Currently, the API does not have a way to print arbitrary values. (The functions you found are part of the soon-to-be-removed externals support, which do the other way around (get called from nix to print an external value).)
However, you can work around this by calling builtins.toJSON or similar on a Nix value.
Progress update:
- Formatted
- Applied @fricklerhandwerk's documentation suggestions
- Changed
PrimOpsto contain anstd::function(thoughts on this would be appreciated) and used this to supply some user data and a wrapper function that handles errors and decouples us from the internal PrimOp implementation.
Left to do:
- [ ] Remove Externals
- [ ] Tests
- [ ] Make the documentation visible
The Rust bindings I discussed in my talk are here if you'd like to take a look: https://github.com/zmitchell/nix-ffi-rs/tree/master/nix-bindgen
Another thought: when building a plugin, authors should probably not link against libnix*-c, since they'll link to the build-time libs and not the runtime libs. Should Nix load it for them when loading plugins?
Another thought: when building a plugin, authors should probably not link against libnix*-c, since they'll link to the build-time libs and not the runtime libs. Should Nix load it for them when loading plugins?
I think you have to link against it regardless but nix should definitely load its own one before loading plugins to make sure it's the right one.
Related: recently I patched nix-doc (which uses the old plugin api) to check that nixVersion at runtime is the same as the version of nix i have from pkg-config before actually invoking any Nix abi code. This required overriding nixpkgs hardening and setting weird rust options to make sure DT_BIND_NOW is not set on my object and was generally a pain.
I think it would make things slightly easier for such checks if they could use a constant in a header but also, imo, they shouldn't be in plugins in the first place and probably plugin dlopen failure shouldn't be fatal by default. Maybe the ideal case is that plugins could include a symbol of their expected abi version and nix itself would check it is compatible when loading them.
Thanks for your great work on this! I've started work on go bindings: https://github.com/farcaller/gonix, and it was mostly seamless apart from a few string passing issues.
I'm looking into the ExternalValue and, either I miss something obvious, or it will have issues with the GCd host languages.
Consider this scenario (based on Go):
- I create some go value
randomExtrernal = ... - I call
ev = nix_create_external_value(..., randomExtrernal) - I create a new value and call
nix_set_external(..., val, ev) - I store
valin my complimentary go structure that handles the values,goval.

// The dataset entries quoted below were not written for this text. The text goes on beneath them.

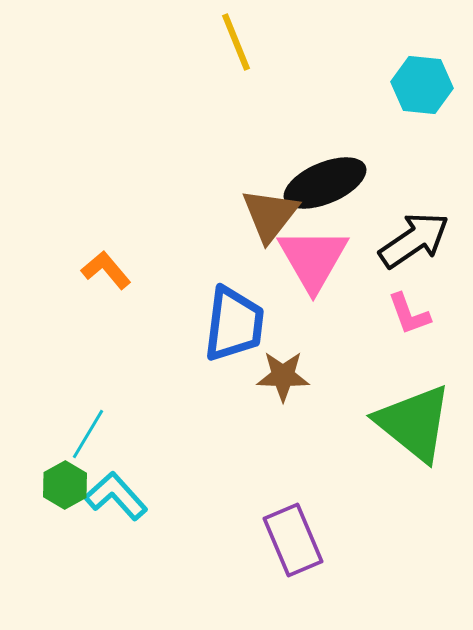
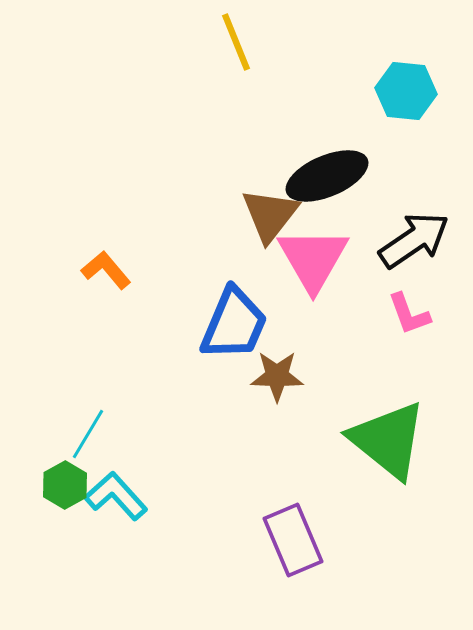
cyan hexagon: moved 16 px left, 6 px down
black ellipse: moved 2 px right, 7 px up
blue trapezoid: rotated 16 degrees clockwise
brown star: moved 6 px left
green triangle: moved 26 px left, 17 px down
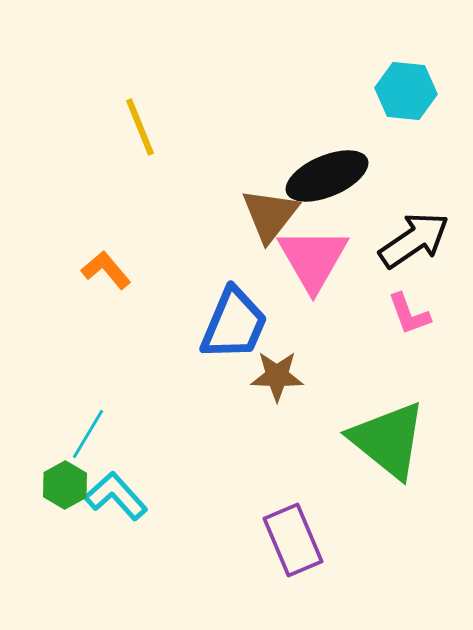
yellow line: moved 96 px left, 85 px down
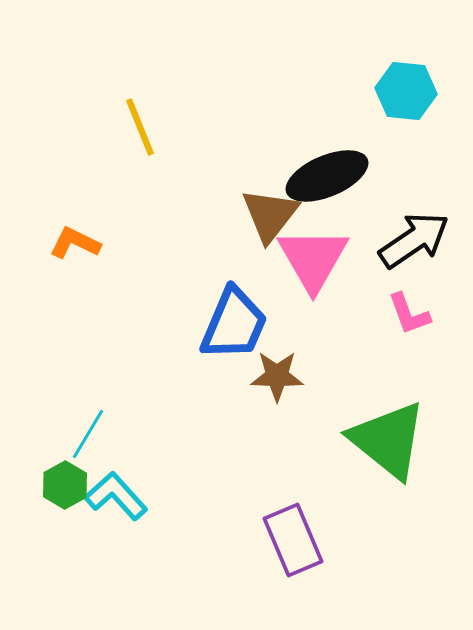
orange L-shape: moved 31 px left, 27 px up; rotated 24 degrees counterclockwise
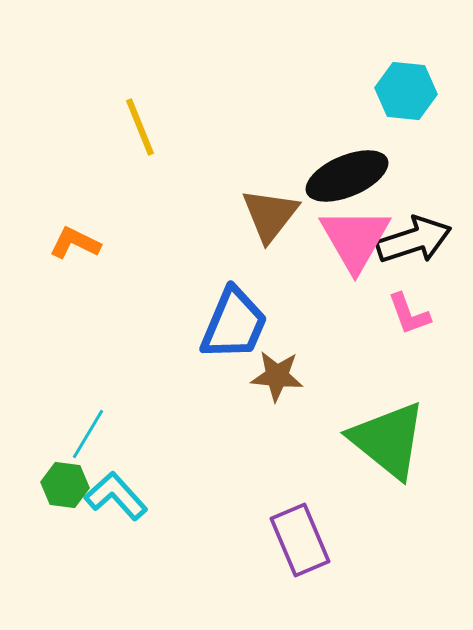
black ellipse: moved 20 px right
black arrow: rotated 16 degrees clockwise
pink triangle: moved 42 px right, 20 px up
brown star: rotated 4 degrees clockwise
green hexagon: rotated 24 degrees counterclockwise
purple rectangle: moved 7 px right
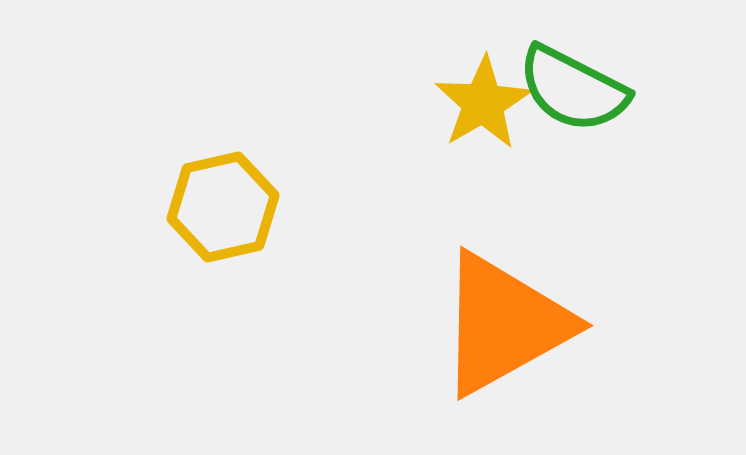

Now, val refcounts ev, and goval refcounts val. No one refcounts the original randomExtrernal though, and the Go GC is free to collect it. It is relatively simply fixable, though, because we can special-case it. If the set value is an external value, then we can have goval hold a reference at both val and randomExtrernal. This way, as long as goval is valid, it properly chains down.
Here's a problem. What if the value referenced by val is then stored in e.g. a list nix side and then returned in a listval? As we wrap listval in golistval, the latter has no visibility whatsoever on listval referencing val. More so, at that point, you cannot back-reference goval.
Now here's some GC specifics: it's impossible to force GC to ignore the value, i.e. the value must have a valid reference in the go heap to stay alive. I stumbled on this issue in a very simple code, though where I create string Values and add them into a list.
One option to keep goval and all they reference afloat is to e.g. have a map from int (being the val pointer address) to the goval. And this works, because now you have a globally referenced goval wrappers, they reference external values, everyone's happy. The problem, of course, is that now no values will be ever garbage-collected, because val will always have a strong reference from goval and goval always have a strong reference from the go heap.
Is my thought experiment in here correct?